A lot of it is repetition. When we’ve repeatedly had all of these events, we know how to set them up, and we know where our weaknesses are. If there are any vulnerable points, we stack up security in those areas. If we know we’re going to have a high presence in the retail area, then we’ll stack security there. It’s just understanding the crowd that’s coming in—what type of demographic it’s going to bring, how many people, etc.
Sometimes we’ll have celebrities come in, but we also have high-profile hockey players. This means we have to keep an eye out for hockey fans. Most of the time, they’re harmless, but we have different security measures we can put in play, and because of COVID protocols, there are certain distances we have to keep in mind as well.
What is something you think an average person would be surprised to learn about your job?
From major injuries and cyber risks to unruly guests and theft, people are often shocked to hear about all the events that go on in the hockey world. We have a very family-friendly arena, but we’ve had some brutal ice injuries that come out of the rink from even basic skating sessions. Luckily, we are contracted out with an ambulance service company, and we have fire and medic right around the corner, just blocks from both of our arenas. Anytime we need assistance, they’re here within less than 20 minutes.
We’ve talked about the many different incidents you and your team prepare for and respond to. Thinking back over your time with the Golden Knights, is there a specific day on the job that you are most proud of or that provided you with the biggest learning experiences?
My first week with the Vegas Golden Knights, I was just getting acclimated when our fire evacuation alarm went off. At the time, I didn’t even know where our fire panel was. People were evacuating the arena and sort of looking at me because I had just been introduced as the new security director, and I felt so silly. It turned out to be a blessing in disguise because now I know everything about the arena’s fire system! It also kicked off creating policies and procedures to get our staff trained on where all of our equipment is and what our biggest priorities in the arena are.

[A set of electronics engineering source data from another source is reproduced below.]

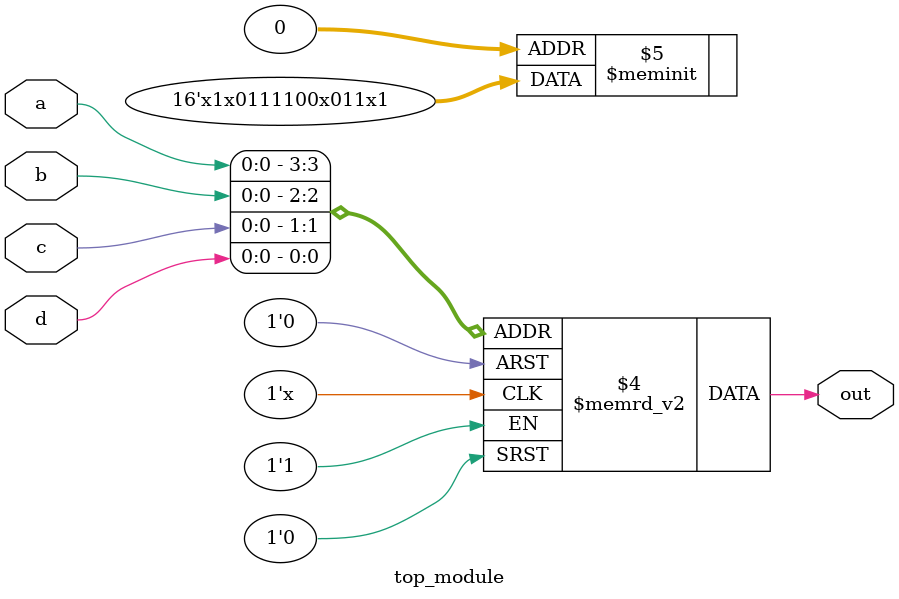
<source format=sv>
module top_module (
    input a, 
    input b,
    input c,
    input d,
    output reg out
);

always @(*)
begin
    case({a,b,c,d})
        4'b0000: out = 1'b1; // Corrected output value to be 1
        4'b0001: out = 1'bx; // Change output value to don't-care
        4'b0010: out = 1'b1; 
        4'b0011: out = 1'b1; 
        4'b0100: out = 1'b0;
        4'b0101: out = 1'bx; // Change output value to don't-care
        4'b0110: out = 1'b0;
        4'b0111: out = 1'b0;
        4'b1000: out = 1'b1;
        4'b1001: out = 1'b1;
        4'b1010: out = 1'b1;
        4'b1011: out = 1'b1;
        4'b1100: out = 1'b0;
        4'b1101: out = 1'bx; // Change output value to don't-care
        4'b1110: out = 1'b1;
        default: out = 1'bx; // Changed default output value to be don't-care
    endcase
end

endmodule

</source>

That same week, I got a call about a hazmat situation at our AHL arena. In our arena, we have refrigeration systems to keep the ice cool. Some of the ammonia leaked out, and our alarms had gone off. There was an issue with our HVAC system where some of the dampers didn’t close. Long story short, where the ammonia was supposed to be exiting the arena, it was being filtered back in by our HVAC unit. It was a very negligible amount, but it spread through the arena, so we had to close it down and evacuate. Overall, it was a good thing that these events happened because we’ve got a lot of different measures in place now that we didn’t have before.
How does your background in investigation and crisis management help you in your day-to-day responsibilities at your job?

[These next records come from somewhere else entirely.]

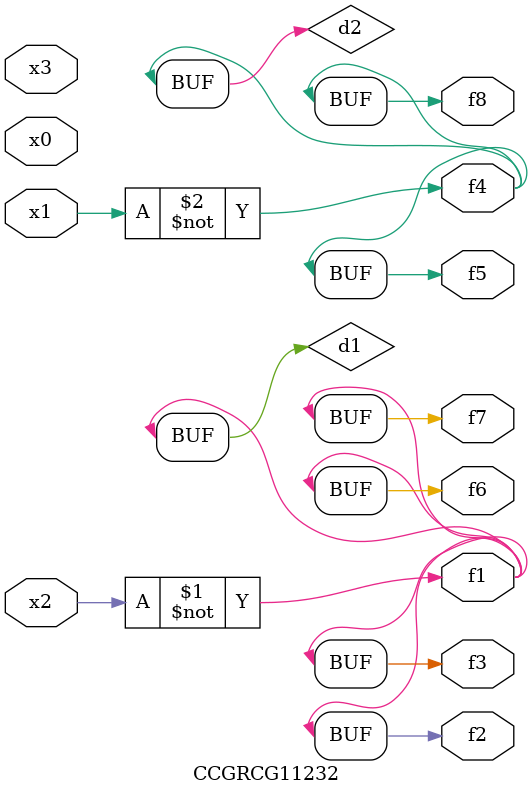
<source format=v>
module CCGRCG11232(
	input x0, x1, x2, x3,
	output f1, f2, f3, f4, f5, f6, f7, f8
);

	wire d1, d2;

	xnor (d1, x2);
	not (d2, x1);
	assign f1 = d1;
	assign f2 = d1;
	assign f3 = d1;
	assign f4 = d2;
	assign f5 = d2;
	assign f6 = d1;
	assign f7 = d1;
	assign f8 = d2;
endmodule

</source>
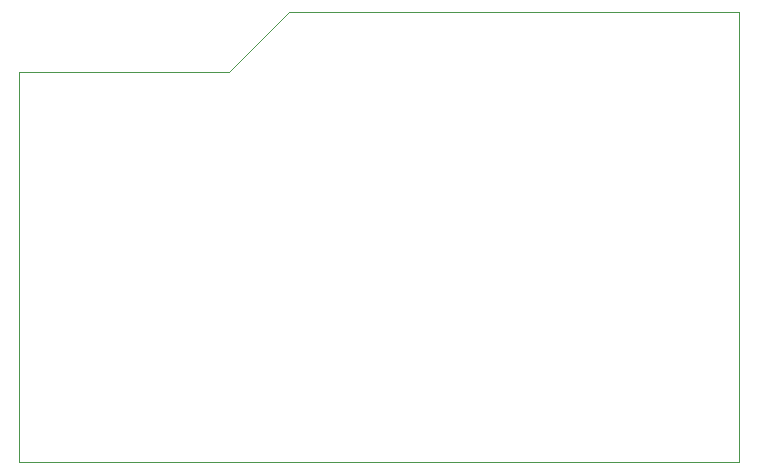
<source format=gbr>
%TF.GenerationSoftware,KiCad,Pcbnew,(6.0.2)*%
%TF.CreationDate,2022-03-12T14:55:35-05:00*%
%TF.ProjectId,letmein,6c65746d-6569-46e2-9e6b-696361645f70,rev?*%
%TF.SameCoordinates,Original*%
%TF.FileFunction,Profile,NP*%
%FSLAX46Y46*%
G04 Gerber Fmt 4.6, Leading zero omitted, Abs format (unit mm)*
G04 Created by KiCad (PCBNEW (6.0.2)) date 2022-03-12 14:55:35*
%MOMM*%
%LPD*%
G01*
G04 APERTURE LIST*
%TA.AperFunction,Profile*%
%ADD10C,0.100000*%
%TD*%
G04 APERTURE END LIST*
D10*
X124460000Y-73660000D02*
X106680000Y-73660000D01*
X129540000Y-68580000D02*
X124460000Y-73660000D01*
X129540000Y-68580000D02*
X167640000Y-68580000D01*
X106680000Y-73660000D02*
X106680000Y-106680000D01*
X167640000Y-106680000D02*
X167640000Y-68580000D01*
X106680000Y-106680000D02*
X167640000Y-106680000D01*
M02*

</source>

If I didn’t have the training or go through my Master’s program, I wouldn’t be qualified for this job. There’s so much of my job that involves policies and procedures. On a daily basis. I’m reviewing permits, going through OSHA regulations, understanding how to create emergency action plans and evacuation plans, and knowing what to do in a hazmat situation. All of that was covered in my education, and without that knowledge, I wouldn’t be leading by example.

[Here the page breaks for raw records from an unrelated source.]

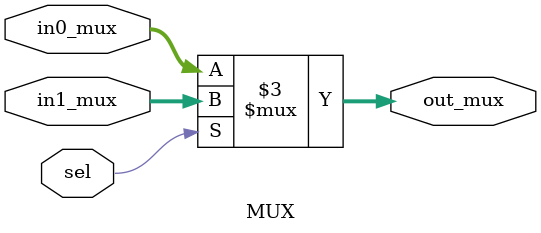
<source format=v>
module MUX #(parameter MUX_size = 32) (
    output reg  [MUX_size-1:0] out_mux,
    input  wire [MUX_size-1:0] in1_mux,in0_mux,
    input  wire                sel
);
    always @(*) begin
        if (sel) begin
        out_mux = in1_mux;
        end
        else out_mux = in0_mux;
    end
endmodule
</source>
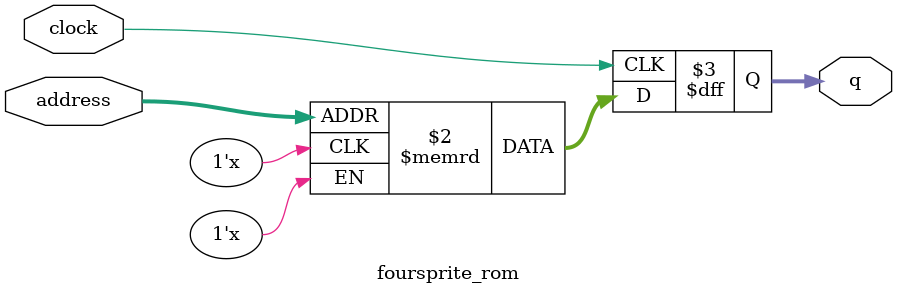
<source format=sv>
module foursprite_rom (
	input logic clock,
	input logic [7:0] address,
	output logic [3:0] q
);

logic [3:0] memory [0:241] /* synthesis ram_init_file = "./foursprite/foursprite.mif" */;

always_ff @ (posedge clock) begin
	q <= memory[address];
end

endmodule

</source>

What can someone do to improve facility security at their companies?
I’m constantly researching and reading about different events that have occurred around the country to learn from their experiences. We do a lot of after action reports anytime we have an event. If there’s a challenge that we face, we all come together afterward to discuss how we can avoid it in the future. Having open communication and always being willing to learn is the best advice that I can give.